Vers 1880, le jeune Gérault-Richard — vingt ans à peine, pas encore député socialiste de la Seine, puis de la Guadeloupe — accompagnait Marcel Legay à l’orgue de Barbarie quand celui-ci chantait ses chansons à pleine voix dans les rues et les cours d’immeuble : Pour un baiser de femme, L’Heure du rendez-vous… Par la suite, Gérault-Richard écrira les paroles d’une trentaine de chansons de Marcel Legay dont celle-ci, Au Moulin de la Galette, en 1883. Qu’il s’agisse de paroles ou de la musique, on sent très nettement l’influence de l’opérette d’un Offenbach qui vient tout juste de disparaître. On ne connaît que deux enregistrements de cette chanson, par des artistes amateurs. Il est fort dommage qu’Aimé Doniat et Mathé Altéry n’aient enregistré ici qu’un seul des trois couplets de cette petite merveille d’entrain et de bonne humeur.
[1] Georges Millandy (1870-1964) : chansonnier et auteur de chansons. Il fait connaissance de Marcel Legay aux Soirées du Procope et se produit en même temps que lui au cabaret des Noctambules.
[2] Yvonne Darle (1902-1994) : chanteuse mythique du Lapin Agile. Elle est l’épouse de Paulo (Paul Gérard : 1895-1977), le patron du Lapin, lui-même fils de Frédé [1860-1932], le célèbre patron du cabaret au début du XXe siècle. Yvonne Darle est aussi la mère d’Yves Mathieu, l’actuel directeur du Lapin.
[3] Marcel Nobla, chanteur et guitariste, il excellera dans divers registres de la chanson qu’elle soit traditionnelle, historique, révolutionnaire, paillarde,… Au Lapin Agile, il chantera Aristide Bruant et Marcel Legay. Son interprétation de Si la Garonne avait voulu de Gustave Nadaud est restée dans la mémoire des fidèles du Lapin.
[4] Aimé Doniat (1918-1973), artiste lyrique, spécialiste de la chanson française, de l’opérette et de l’opéra-comique. Sa voix de baryton-martin, tout à la fois douce et puissante, en a fait un interprète particulièrement apprécié des grandes pages du répertoire.
[5] Mathé Altéry (née en 1927), le « rossignol des années 1950 » : soprano lyrique à la voix légère et cristalline, elle connaîtra un beau succès populaire vers le milieu du XXe siècle, notamment en chantant des airs d’opérettes et des mélodies françaises.

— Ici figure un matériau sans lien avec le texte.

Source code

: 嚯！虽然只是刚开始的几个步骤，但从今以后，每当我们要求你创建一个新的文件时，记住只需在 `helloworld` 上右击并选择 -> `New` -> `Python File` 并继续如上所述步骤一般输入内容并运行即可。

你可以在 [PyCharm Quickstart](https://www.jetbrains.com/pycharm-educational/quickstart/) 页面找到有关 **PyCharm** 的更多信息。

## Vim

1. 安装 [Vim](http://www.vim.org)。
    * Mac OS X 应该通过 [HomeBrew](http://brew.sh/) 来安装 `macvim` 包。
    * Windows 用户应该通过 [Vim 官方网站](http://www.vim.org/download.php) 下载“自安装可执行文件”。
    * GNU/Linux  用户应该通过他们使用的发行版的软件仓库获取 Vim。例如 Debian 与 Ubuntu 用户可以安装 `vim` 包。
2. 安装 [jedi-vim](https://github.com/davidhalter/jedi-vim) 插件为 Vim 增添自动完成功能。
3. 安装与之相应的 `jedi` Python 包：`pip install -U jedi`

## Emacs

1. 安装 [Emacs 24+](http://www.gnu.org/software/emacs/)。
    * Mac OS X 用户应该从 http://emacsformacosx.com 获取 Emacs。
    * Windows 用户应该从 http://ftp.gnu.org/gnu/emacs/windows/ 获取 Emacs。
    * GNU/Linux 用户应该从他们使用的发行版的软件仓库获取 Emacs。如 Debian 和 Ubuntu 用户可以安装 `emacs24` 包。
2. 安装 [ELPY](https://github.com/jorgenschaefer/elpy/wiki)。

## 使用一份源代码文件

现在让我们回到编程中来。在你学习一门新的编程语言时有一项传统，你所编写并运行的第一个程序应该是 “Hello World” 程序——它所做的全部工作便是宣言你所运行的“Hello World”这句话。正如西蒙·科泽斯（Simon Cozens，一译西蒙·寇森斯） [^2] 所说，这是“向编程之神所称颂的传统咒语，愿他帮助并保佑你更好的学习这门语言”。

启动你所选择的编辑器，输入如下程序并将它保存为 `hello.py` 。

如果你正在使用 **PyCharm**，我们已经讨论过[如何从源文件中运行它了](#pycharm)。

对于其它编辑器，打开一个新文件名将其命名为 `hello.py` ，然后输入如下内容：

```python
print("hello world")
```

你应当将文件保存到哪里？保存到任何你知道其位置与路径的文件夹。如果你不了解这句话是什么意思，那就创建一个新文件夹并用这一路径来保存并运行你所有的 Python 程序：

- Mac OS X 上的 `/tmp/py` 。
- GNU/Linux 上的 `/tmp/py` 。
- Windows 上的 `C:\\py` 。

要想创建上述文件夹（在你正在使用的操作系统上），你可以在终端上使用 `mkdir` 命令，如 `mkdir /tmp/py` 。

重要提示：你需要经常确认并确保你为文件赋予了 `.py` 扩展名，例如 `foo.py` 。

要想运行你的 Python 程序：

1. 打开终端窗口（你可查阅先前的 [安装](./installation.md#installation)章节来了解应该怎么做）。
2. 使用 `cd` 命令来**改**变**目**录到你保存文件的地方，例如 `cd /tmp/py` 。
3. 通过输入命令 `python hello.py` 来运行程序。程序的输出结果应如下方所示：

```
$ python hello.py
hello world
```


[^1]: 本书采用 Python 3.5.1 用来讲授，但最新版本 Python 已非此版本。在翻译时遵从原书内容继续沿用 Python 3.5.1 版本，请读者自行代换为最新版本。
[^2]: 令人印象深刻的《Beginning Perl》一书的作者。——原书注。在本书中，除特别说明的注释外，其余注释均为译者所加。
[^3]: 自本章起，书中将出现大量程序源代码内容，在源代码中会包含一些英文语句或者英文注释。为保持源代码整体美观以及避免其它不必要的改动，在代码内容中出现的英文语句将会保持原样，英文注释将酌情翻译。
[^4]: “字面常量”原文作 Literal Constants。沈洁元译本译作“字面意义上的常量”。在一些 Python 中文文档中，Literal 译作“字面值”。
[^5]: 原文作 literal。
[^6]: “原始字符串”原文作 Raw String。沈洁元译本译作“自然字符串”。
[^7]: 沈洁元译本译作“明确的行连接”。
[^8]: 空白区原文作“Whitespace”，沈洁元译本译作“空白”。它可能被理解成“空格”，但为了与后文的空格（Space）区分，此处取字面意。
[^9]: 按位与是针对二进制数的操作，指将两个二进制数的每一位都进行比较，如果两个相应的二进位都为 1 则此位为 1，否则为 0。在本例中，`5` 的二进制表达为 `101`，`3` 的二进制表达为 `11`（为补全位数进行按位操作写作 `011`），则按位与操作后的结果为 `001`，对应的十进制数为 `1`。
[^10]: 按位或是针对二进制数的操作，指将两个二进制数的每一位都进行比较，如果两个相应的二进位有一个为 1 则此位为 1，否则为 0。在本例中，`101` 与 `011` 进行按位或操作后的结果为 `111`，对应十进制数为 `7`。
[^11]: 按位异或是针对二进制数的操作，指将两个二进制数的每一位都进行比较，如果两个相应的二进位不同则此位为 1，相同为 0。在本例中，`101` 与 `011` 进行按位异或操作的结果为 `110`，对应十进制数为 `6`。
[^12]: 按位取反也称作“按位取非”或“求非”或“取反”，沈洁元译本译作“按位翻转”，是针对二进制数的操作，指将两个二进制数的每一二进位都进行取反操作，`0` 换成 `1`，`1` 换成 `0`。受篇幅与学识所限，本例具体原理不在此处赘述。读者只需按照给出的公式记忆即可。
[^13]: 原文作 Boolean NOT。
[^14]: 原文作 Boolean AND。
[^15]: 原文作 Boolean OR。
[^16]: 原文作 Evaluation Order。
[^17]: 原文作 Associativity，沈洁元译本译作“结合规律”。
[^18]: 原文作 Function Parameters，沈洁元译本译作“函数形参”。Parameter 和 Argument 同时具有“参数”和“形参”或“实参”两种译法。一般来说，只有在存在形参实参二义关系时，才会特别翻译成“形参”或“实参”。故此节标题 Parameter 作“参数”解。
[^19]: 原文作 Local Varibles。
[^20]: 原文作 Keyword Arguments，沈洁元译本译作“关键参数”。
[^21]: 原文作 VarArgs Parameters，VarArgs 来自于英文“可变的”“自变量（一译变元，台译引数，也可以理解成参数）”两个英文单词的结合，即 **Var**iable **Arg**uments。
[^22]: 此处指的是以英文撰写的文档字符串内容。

[6] Données INA : Identifiant de la notice : PHD89021381 ; Titre propre : Marcel Legay, chansonnier de la Belle époque ; Date d’enregistrement : 04/04/1956 ; Date de diffusion : 28/04/1956 ; Durée : 00:35:22 ; Société de programmes : RTF ; Canal de diffusion : Chaîne Parisienne ; Canal de diffusion (code) : CP ; Générique (Aff. Lig.) : PRO Millandy, Georges ; REA Isker, Abder ; INT Darle, Yvonne (chanteuse) ; INT Nobla, Marcel (chanteur) ; INT Altéry, Mathé (chanteuse) ; INT Doniat, Aimé (chanteur) ; INT Berthomieu, Marc (piano) ; PAR Berthet, Guy.